= INPUT FOR THIS TASK =
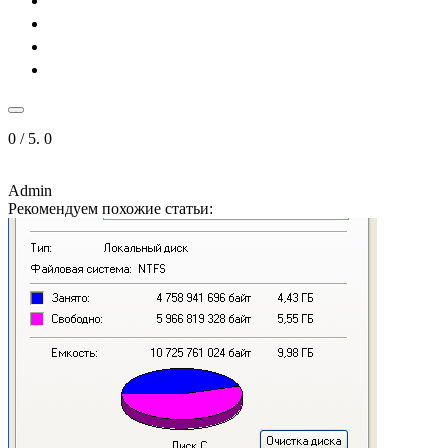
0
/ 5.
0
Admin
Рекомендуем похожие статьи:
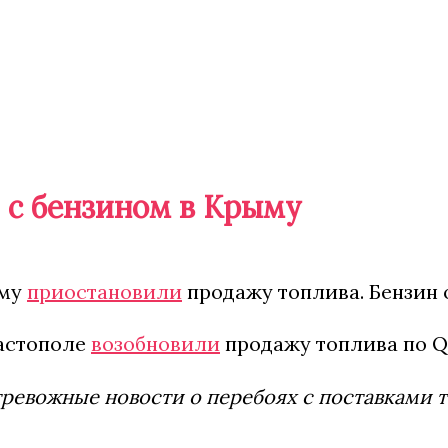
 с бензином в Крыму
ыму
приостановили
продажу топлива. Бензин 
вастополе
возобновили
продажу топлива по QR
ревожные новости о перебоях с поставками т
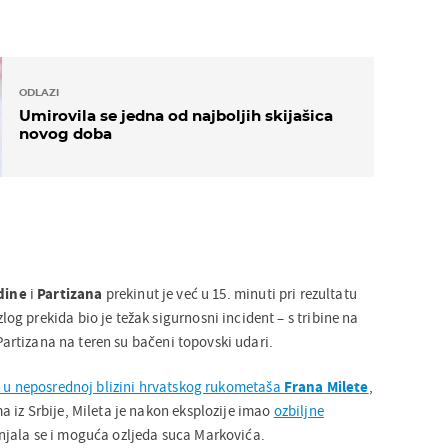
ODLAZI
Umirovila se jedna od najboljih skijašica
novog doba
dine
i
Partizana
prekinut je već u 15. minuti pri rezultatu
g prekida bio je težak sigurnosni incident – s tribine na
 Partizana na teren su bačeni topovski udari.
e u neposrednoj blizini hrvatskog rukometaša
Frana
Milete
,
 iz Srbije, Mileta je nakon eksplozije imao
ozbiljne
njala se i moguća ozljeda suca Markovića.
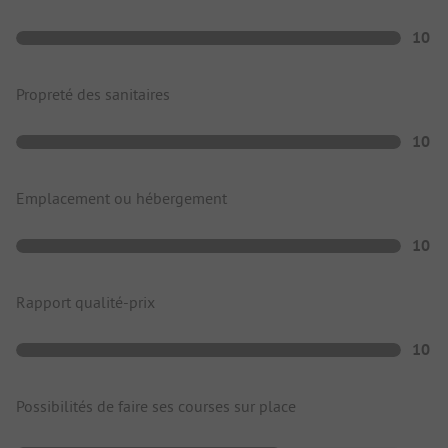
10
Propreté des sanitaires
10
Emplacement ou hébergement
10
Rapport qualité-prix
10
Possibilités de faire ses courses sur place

* * *

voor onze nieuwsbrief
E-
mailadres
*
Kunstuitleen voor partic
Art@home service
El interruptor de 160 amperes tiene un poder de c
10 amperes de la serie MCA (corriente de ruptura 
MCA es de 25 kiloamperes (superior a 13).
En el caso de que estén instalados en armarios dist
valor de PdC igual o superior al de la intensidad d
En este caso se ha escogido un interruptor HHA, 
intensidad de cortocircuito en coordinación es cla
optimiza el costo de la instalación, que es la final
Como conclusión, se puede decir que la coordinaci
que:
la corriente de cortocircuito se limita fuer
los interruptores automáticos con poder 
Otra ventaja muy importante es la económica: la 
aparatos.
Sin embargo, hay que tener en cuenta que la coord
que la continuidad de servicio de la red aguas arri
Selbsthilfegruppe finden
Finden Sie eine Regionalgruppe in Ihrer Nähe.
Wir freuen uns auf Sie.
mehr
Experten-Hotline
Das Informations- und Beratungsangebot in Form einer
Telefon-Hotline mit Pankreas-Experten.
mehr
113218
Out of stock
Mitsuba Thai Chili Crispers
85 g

* * *

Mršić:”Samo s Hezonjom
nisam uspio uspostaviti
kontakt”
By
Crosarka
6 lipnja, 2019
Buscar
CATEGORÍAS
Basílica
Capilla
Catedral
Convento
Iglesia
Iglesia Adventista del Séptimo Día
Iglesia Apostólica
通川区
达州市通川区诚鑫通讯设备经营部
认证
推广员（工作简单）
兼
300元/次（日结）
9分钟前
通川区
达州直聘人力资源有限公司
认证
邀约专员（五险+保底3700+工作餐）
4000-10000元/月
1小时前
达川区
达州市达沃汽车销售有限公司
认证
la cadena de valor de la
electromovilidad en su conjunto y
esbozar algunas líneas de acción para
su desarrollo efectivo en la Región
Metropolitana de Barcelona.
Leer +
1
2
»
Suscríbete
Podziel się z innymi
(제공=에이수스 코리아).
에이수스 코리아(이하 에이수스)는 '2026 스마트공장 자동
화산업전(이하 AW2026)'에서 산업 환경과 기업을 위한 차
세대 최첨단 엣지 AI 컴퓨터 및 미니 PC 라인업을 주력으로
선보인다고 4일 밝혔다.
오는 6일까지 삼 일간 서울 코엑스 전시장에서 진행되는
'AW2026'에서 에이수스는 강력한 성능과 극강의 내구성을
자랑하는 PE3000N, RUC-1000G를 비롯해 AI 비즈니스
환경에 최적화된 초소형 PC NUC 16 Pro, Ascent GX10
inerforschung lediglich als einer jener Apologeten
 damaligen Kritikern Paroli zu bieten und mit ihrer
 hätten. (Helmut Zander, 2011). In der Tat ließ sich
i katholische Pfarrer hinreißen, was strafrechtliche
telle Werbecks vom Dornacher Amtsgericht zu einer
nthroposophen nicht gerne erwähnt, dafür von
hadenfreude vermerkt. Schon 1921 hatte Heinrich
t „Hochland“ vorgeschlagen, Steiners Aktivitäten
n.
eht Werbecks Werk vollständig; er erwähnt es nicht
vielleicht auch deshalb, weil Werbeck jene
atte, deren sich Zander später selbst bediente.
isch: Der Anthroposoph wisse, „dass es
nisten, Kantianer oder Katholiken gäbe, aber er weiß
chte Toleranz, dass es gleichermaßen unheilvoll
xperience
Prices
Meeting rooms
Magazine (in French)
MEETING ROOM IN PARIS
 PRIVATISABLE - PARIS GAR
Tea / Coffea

= REQUIRED ACTION =
Starting at the line above that holds "valor de PdC" and ending at the line that holds "Experten-Hotline", transcribe each line exactly and include no other lines.

= EXPECTED ANSWER =
valor de PdC igual o superior al de la intensidad d
En este caso se ha escogido un interruptor HHA, 
intensidad de cortocircuito en coordinación es cla
optimiza el costo de la instalación, que es la final
Como conclusión, se puede decir que la coordinaci
que:
la corriente de cortocircuito se limita fuer
los interruptores automáticos con poder 
Otra ventaja muy importante es la económica: la 
aparatos.
Sin embargo, hay que tener en cuenta que la coord
que la continuidad de servicio de la red aguas arri
Selbsthilfegruppe finden
Finden Sie eine Regionalgruppe in Ihrer Nähe.
Wir freuen uns auf Sie.
mehr
Experten-Hotline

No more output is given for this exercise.